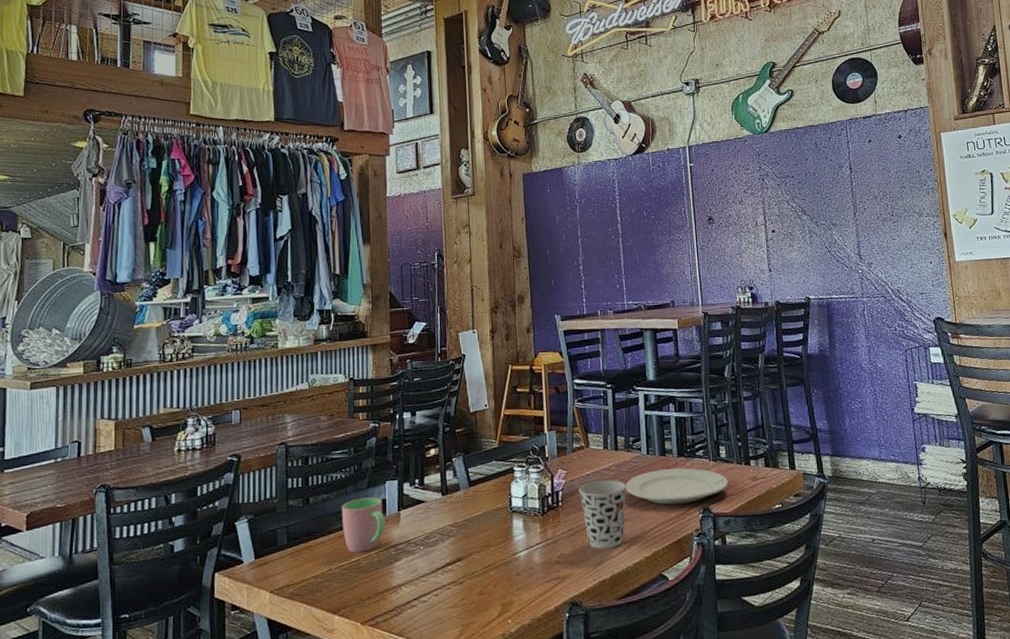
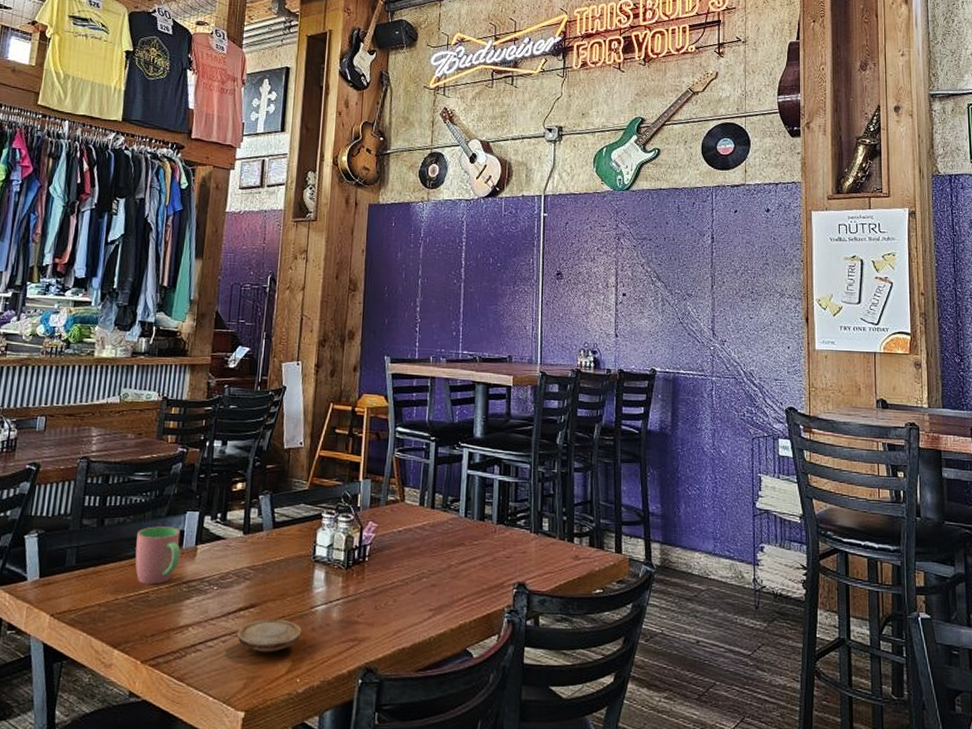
wood slice: none [448,568,508,601] -> present [237,618,302,653]
cup: present [578,480,626,549] -> none [388,539,439,615]
plate: present [625,468,728,505] -> none [437,535,548,576]

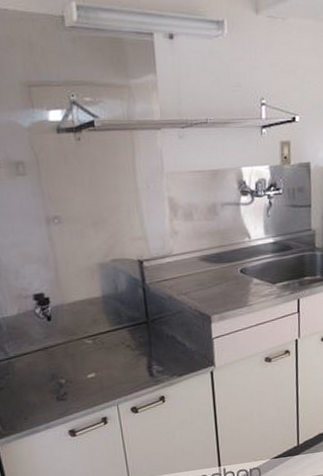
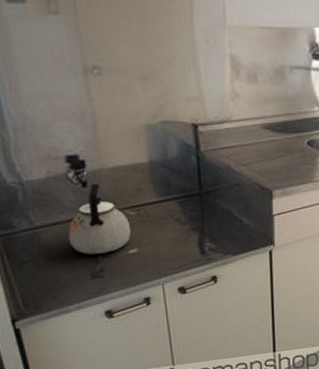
kettle: none [36,317,90,380] -> present [68,183,132,255]

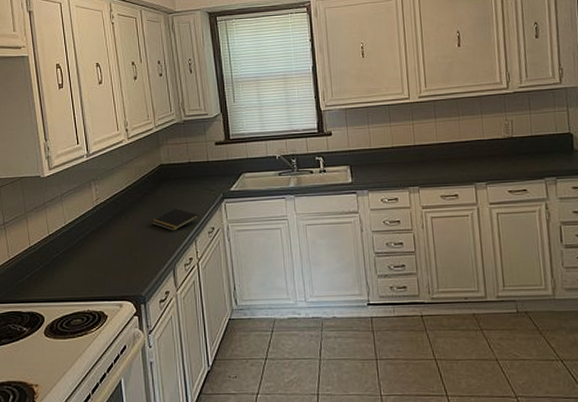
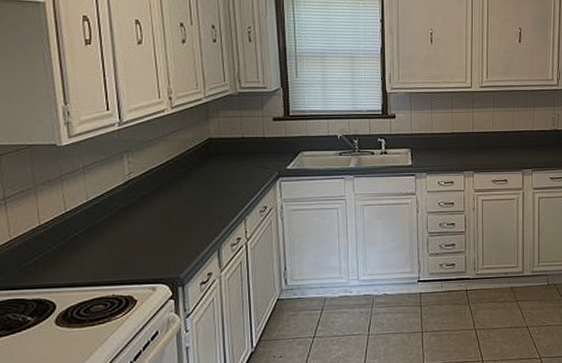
notepad: present [151,208,199,231] -> none [195,185,250,210]

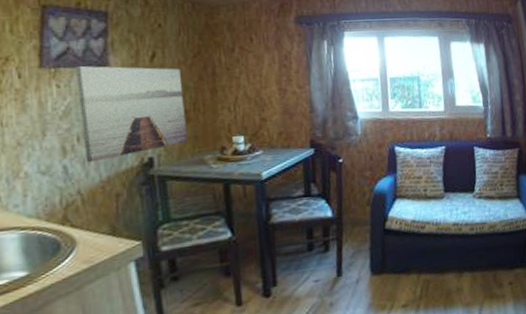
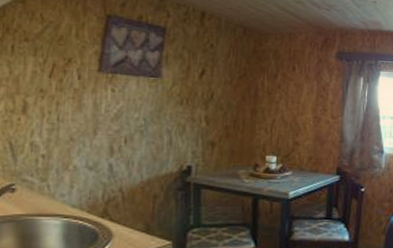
wall art: present [76,65,188,163] -> none [130,74,226,164]

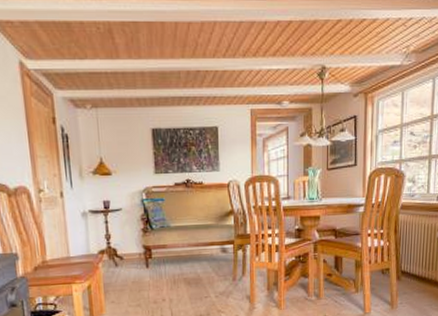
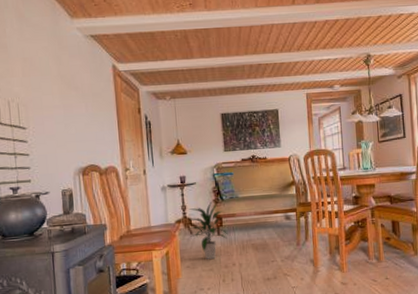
indoor plant: none [112,231,158,294] -> present [187,202,228,259]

== Problem details ==
Please reproduce exactly and only the lines from the first line of the records through the line containing "wall art: present", both included, omitting any pictures.

== Output below ==
wood slice: none [448,568,508,601] -> present [237,618,302,653]
cup: present [578,480,626,549] -> none [388,539,439,615]
plate: present [625,468,728,505] -> none [437,535,548,576]

kettle: none [36,317,90,380] -> present [68,183,132,255]

notepad: present [151,208,199,231] -> none [195,185,250,210]

wall art: present [76,65,188,163] -> none [130,74,226,164]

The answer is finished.